STATED EXERCISE: Pick out each line in the entries below that contains the word "elevation", and copy those lines.

RECORDS SUPPLIED:

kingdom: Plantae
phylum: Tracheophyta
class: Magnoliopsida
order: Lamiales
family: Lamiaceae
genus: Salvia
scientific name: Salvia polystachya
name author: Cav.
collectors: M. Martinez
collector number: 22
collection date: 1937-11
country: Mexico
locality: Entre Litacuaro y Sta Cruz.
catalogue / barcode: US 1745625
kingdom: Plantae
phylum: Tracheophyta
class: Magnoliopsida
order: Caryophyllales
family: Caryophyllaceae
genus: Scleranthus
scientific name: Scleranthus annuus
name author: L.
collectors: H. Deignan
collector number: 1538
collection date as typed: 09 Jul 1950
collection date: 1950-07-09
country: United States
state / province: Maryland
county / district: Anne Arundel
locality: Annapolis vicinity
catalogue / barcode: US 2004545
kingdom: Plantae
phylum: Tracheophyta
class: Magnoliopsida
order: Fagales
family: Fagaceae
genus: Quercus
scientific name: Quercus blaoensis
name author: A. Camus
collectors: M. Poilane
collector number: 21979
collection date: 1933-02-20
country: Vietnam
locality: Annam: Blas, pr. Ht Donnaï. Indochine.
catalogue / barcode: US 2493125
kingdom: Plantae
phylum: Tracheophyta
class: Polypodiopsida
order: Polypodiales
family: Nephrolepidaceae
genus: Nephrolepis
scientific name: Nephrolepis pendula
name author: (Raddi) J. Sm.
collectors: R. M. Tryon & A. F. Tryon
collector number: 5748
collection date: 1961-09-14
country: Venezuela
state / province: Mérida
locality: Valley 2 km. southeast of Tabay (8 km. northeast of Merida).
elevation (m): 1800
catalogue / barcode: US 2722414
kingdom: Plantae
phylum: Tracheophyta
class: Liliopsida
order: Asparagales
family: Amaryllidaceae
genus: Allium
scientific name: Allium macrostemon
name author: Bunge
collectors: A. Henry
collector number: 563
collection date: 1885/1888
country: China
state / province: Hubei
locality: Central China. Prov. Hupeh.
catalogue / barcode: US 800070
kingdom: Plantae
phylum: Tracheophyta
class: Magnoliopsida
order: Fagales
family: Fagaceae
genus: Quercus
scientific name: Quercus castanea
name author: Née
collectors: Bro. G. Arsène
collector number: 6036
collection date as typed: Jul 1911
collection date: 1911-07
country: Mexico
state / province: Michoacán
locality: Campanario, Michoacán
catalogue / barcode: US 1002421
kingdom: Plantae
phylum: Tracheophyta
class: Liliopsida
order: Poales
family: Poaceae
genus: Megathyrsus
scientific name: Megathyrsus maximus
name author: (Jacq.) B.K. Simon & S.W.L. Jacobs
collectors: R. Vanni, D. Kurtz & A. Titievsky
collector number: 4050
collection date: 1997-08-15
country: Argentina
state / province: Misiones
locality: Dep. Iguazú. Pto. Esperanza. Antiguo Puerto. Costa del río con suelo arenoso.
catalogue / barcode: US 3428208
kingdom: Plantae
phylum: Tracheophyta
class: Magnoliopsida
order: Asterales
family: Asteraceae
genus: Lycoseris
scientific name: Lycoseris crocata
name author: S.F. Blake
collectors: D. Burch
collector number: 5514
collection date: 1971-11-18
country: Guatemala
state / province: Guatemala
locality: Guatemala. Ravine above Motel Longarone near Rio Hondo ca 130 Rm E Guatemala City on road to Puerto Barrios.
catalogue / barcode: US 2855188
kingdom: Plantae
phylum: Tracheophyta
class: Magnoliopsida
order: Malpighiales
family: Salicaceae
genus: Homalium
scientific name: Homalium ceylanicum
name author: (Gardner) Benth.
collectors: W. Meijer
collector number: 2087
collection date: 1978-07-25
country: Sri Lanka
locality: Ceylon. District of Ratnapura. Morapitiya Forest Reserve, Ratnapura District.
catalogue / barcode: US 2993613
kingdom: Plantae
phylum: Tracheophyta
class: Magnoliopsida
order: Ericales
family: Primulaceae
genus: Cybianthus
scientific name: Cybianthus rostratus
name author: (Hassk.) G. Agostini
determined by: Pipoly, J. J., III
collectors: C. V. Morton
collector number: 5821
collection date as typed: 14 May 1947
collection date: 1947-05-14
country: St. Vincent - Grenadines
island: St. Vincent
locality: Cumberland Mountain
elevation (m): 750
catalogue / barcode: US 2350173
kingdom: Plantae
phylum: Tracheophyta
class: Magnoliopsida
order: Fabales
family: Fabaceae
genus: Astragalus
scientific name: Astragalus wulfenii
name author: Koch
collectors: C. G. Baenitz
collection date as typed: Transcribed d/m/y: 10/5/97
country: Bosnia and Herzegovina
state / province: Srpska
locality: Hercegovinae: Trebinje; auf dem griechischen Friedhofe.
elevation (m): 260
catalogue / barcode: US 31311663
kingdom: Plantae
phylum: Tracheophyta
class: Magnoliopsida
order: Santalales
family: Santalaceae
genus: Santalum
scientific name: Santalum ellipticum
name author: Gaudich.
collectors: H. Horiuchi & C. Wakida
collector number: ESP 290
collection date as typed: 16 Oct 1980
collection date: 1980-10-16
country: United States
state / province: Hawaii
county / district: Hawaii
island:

CORRECT ANSWER:
elevation (m): 1800
elevation (m): 750
elevation (m): 260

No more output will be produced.